Segment Start: Provided records

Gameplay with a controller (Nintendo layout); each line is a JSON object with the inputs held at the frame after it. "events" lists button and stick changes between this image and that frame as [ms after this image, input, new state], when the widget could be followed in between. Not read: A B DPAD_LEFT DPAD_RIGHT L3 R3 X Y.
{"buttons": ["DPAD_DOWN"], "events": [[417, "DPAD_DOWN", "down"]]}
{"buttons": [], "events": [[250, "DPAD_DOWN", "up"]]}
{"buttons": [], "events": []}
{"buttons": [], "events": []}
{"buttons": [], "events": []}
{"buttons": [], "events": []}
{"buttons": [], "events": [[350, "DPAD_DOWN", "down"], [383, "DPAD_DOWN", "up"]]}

Segment End: Provided records

◆ Your task ◆
Repeat every line of the data verbatim.

◆ Answer to the problem ◆
Gameplay with a controller (Nintendo layout); each line is a JSON object with the inputs held at the frame after it. "events" lists button and stick changes between this image and that frame as [ms after this image, input, new state], when the widget could be followed in between. Not read: A B DPAD_LEFT DPAD_RIGHT L3 R3 X Y.
{"buttons": ["DPAD_DOWN"], "events": [[417, "DPAD_DOWN", "down"]]}
{"buttons": [], "events": [[250, "DPAD_DOWN", "up"]]}
{"buttons": [], "events": []}
{"buttons": [], "events": []}
{"buttons": [], "events": []}
{"buttons": [], "events": []}
{"buttons": [], "events": [[350, "DPAD_DOWN", "down"], [383, "DPAD_DOWN", "up"]]}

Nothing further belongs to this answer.